Seeing a teenage post player competing for the first time generally means listening to opinions of those who don’t come right out and say it but drop hints that they were expecting to see more.
“For his size, he didn’t dominate,” is a popular complaint.
Or: “You didn’t even notice he was out there half the time. I honestly don’t see why he’s ranked that high.”
It’s usually not the post player’s fault because in AAU ball or at summer basketball camps, the guards have the ball and decide who gets the shots, which usually means the guards get the shots. Plus, big men become comfortable with their bodies at a later stage and sometimes need to be coaxed into aggressiveness.
So, I always tamp down my expectations when taking a first look at a young big man playing basketball. And then there was Tuesday afternoon’s scrimmage at Horejsi, home of the Bill Self basketball camp.
I leapt (two inches off the ground and winced upon landing) at the chance to see Kansas freshman David McCormack play for the first time.
Rivals ranked McCormack No. 33 in the Class of 2018.
There were 32 better college basketball prospects in the senior class than McCormack? After watching him play and then listening to him talk basketball, I have only three words to say about there being 32 better prospects in one class: Hoe lea cow!
Nothing about the way he looked, played or talked suggested this was a teenager.
First, most high school players listed at 6-foot-10 appear to be closer to 6-8. Not McCormack. He looks 6-10, and a rocked-up 6-10 at that.
His impressive motor stayed revved throughout the scrimmage. He has great hands, tremendous leaping ability, and even has a nice 3-point stroke, although there won’t be much point in letting him stray that far from the basket because his hard dunks trigger louder responses from the crowd and soften the rims to almost the extent that Udoka Azubuike’s do.
And one more thing: He loves to block shots.
Talking with McCormack is a lot like talking to KU sophomore Mitch Lightfoot. Their lips move and your mind deceives your eyes into thinking they’re wearing headsets, providing color analysis of a game. Your mind messes with you again and you see gray hair because nobody but a veteran of decades in the booth after decades playing and/or coaching can deliver that much insight so smoothly.

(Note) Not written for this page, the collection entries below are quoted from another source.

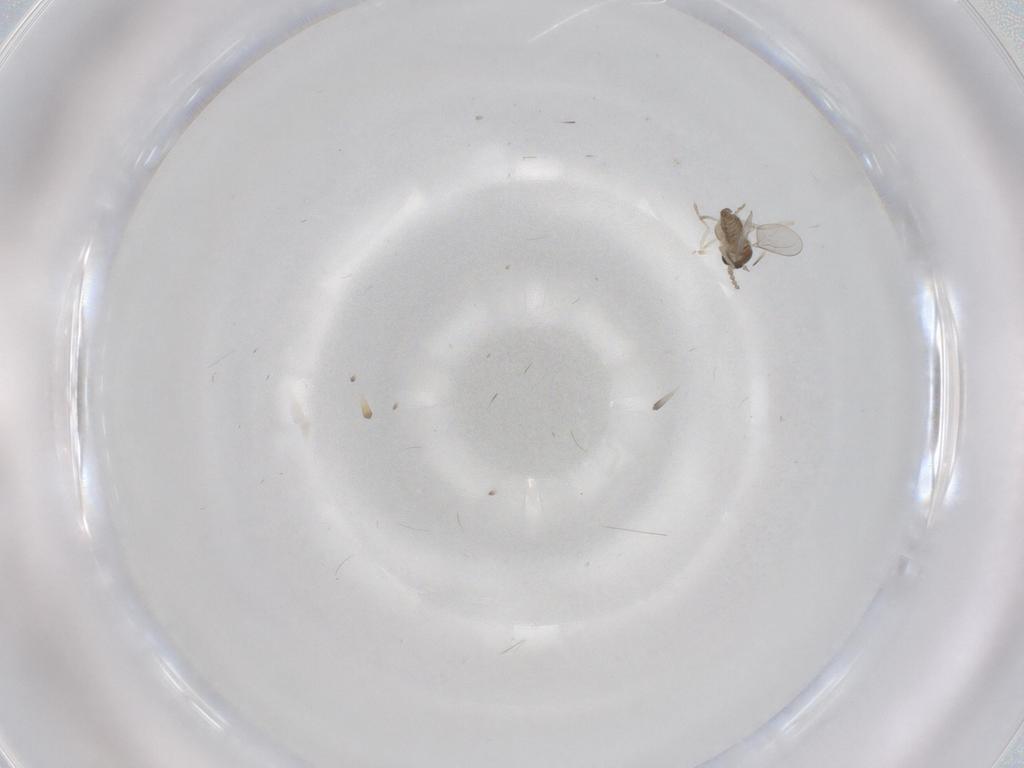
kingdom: Animalia
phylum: Arthropoda
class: Insecta
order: Diptera
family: Cecidomyiidae
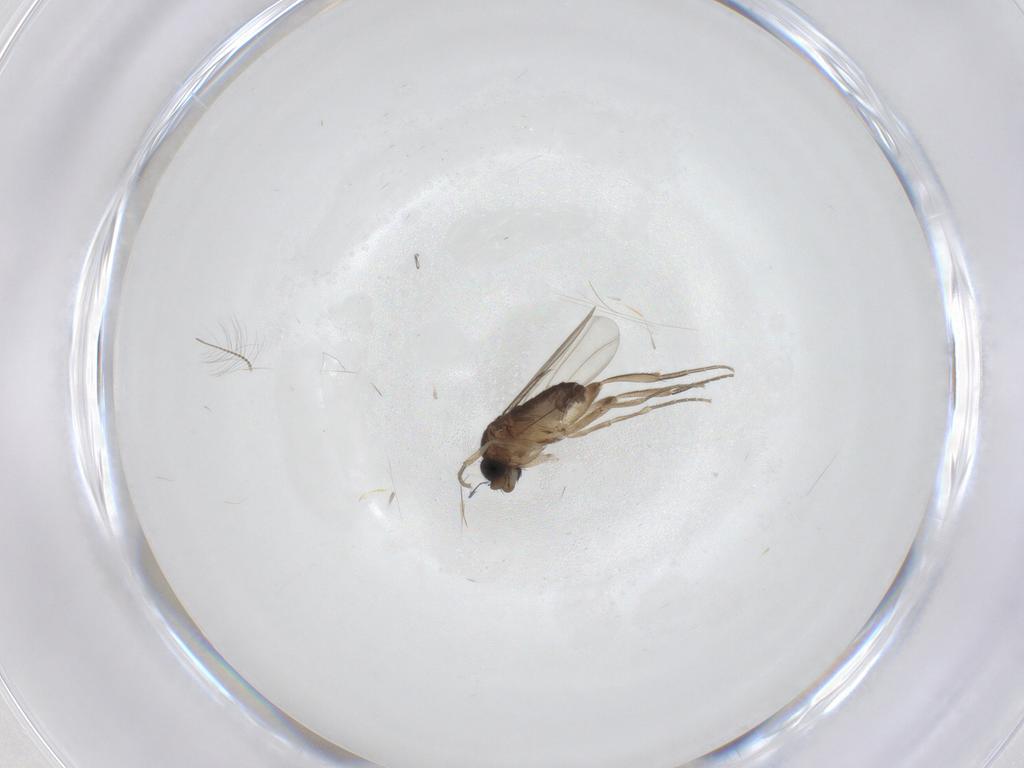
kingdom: Animalia
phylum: Arthropoda
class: Insecta
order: Diptera
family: Phoridae
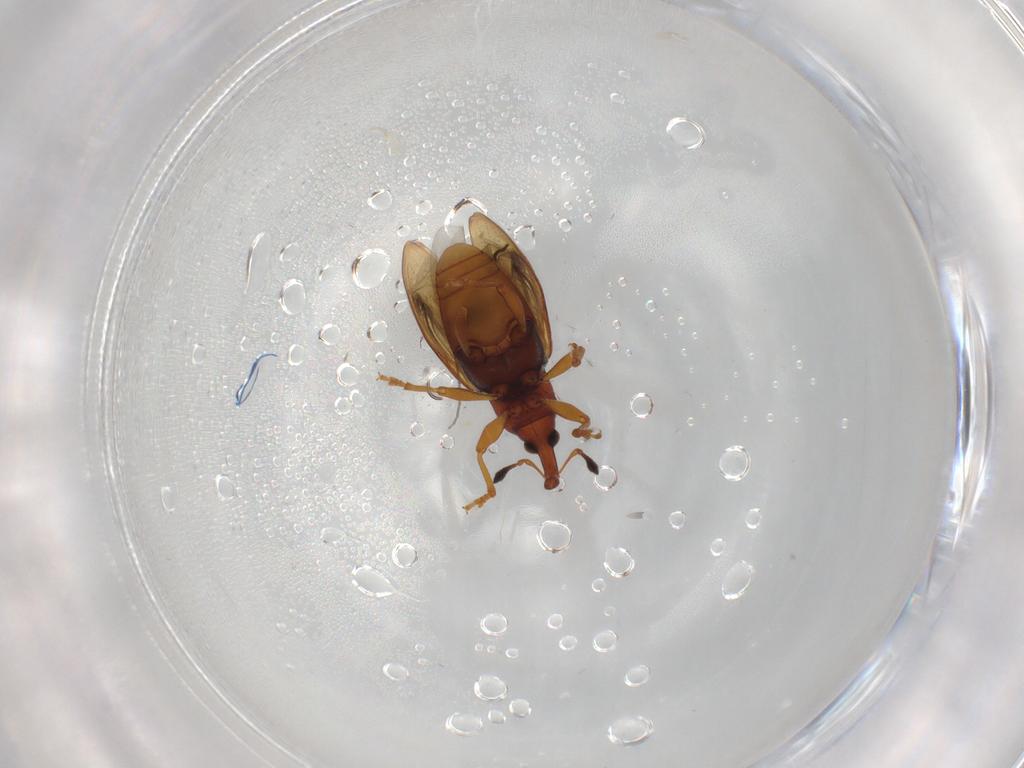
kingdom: Animalia
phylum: Arthropoda
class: Insecta
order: Coleoptera
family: Curculionidae
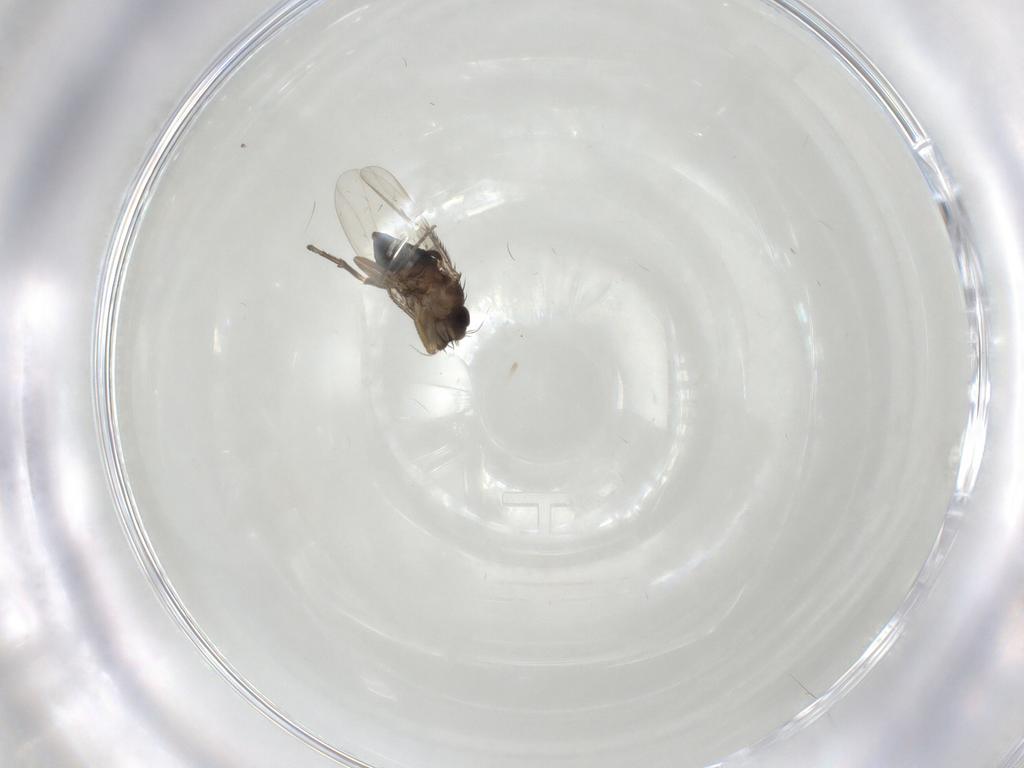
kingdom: Animalia
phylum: Arthropoda
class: Insecta
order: Diptera
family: Phoridae
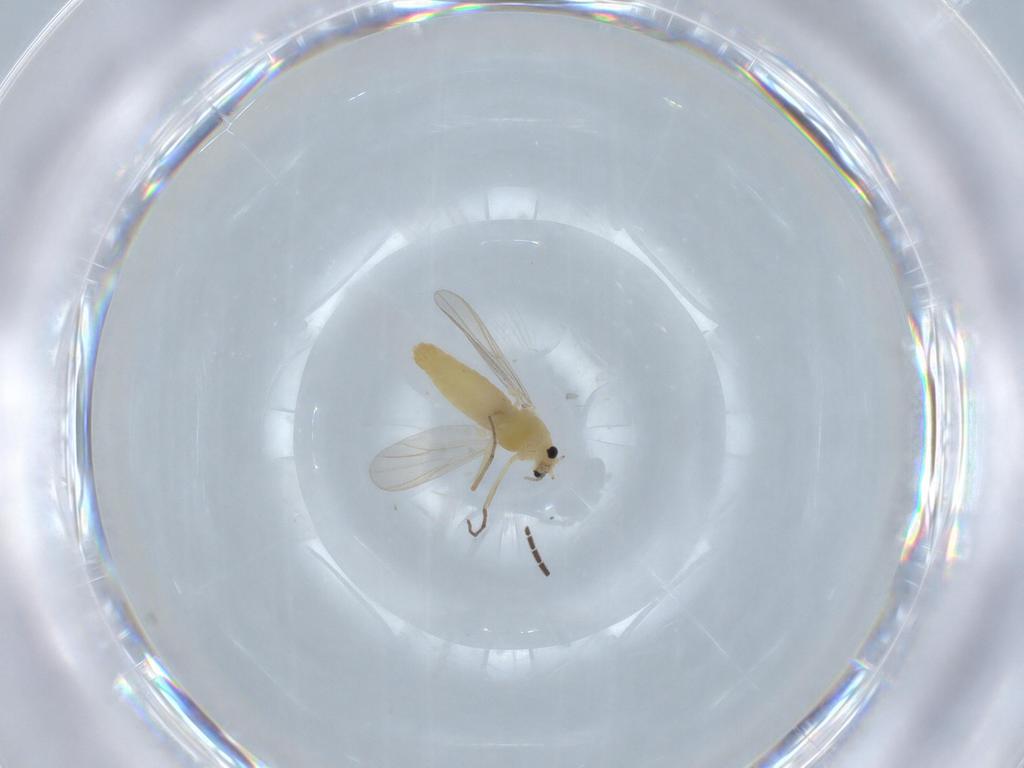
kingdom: Animalia
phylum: Arthropoda
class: Insecta
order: Diptera
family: Chironomidae
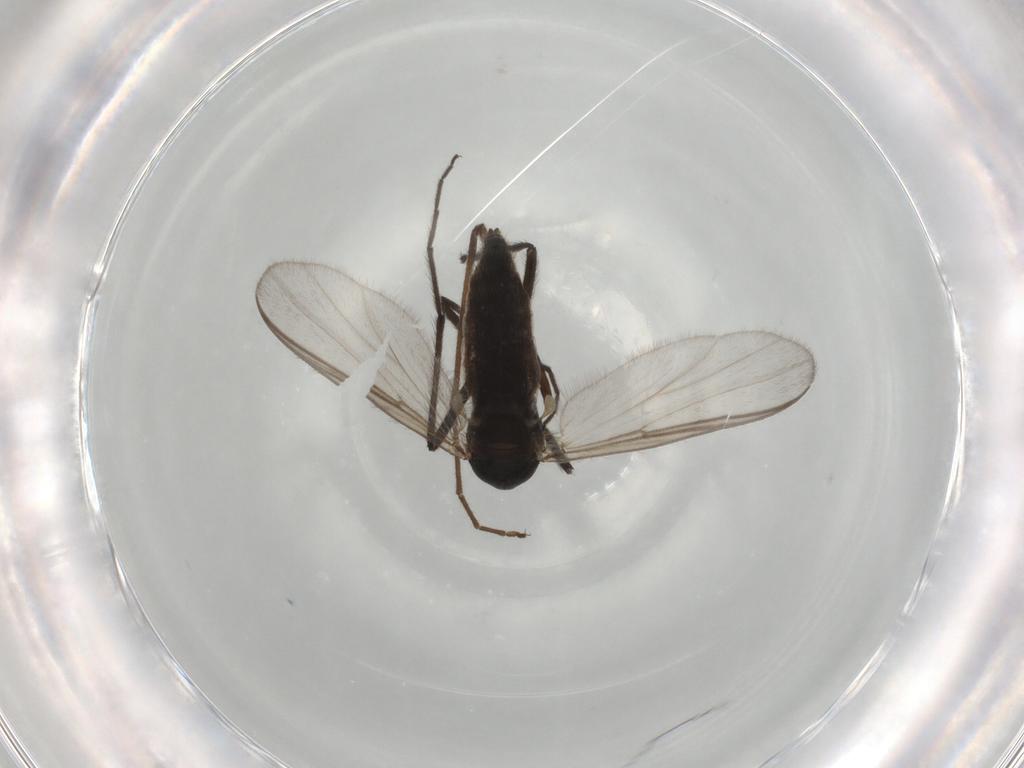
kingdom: Animalia
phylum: Arthropoda
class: Insecta
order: Diptera
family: Chironomidae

McCormack’s so impressive, especially considering he's a recruit who hasn’t generated nearly as much excitement as Memphis transfer Dedric Lawson and incoming freshman guards Quentin Grimes (ranked No. 8 by Rivals) and Devon Dotson (No. 18).
McCormack and sophomore Silvio De Sousa were going at it hard, playing physically in the scrimmage and just within that short period of time, evidence of adjustments and improvements, were easy to find. De Sousa put up a shot early and McCormack swatted it. So the next time De Sousa looked to score down low he initiated contact to create a little space and put up a hook shot that rattled in.
“It’s a great feeling playing against another high-level, elite athlete and we’re just making each other better all the time,” McCormack said. “We’re both competitive, both strong, both big, so we push each other to do better.”
Azubuike didn’t play and even without him the quality of big-man play was what stood out.
“Outstanding frontcourt, by far,” McCormack said. “Me, Silvio, Dedric, Mitch, Dok, of course, we’re all skilled, all powerful. We all know how to play the game and we know how to play to our strengths. So I feel we can have the best frontcourt in the nation.”
McCormack played at the nation’s most famous prep-school basketball factory, Oak Hill Academy, so he’s no stranger to strong competition.
“This is definitely a different experience, with this many well-trained and developed bigs,” McCormack said.
Boasting isn’t obnoxious if the talk is backed up with results.
If all KU’s big men make it through the season healthy and eligible, no reason to think the Jayhawks can’t have the nation’s strongest collection of big men.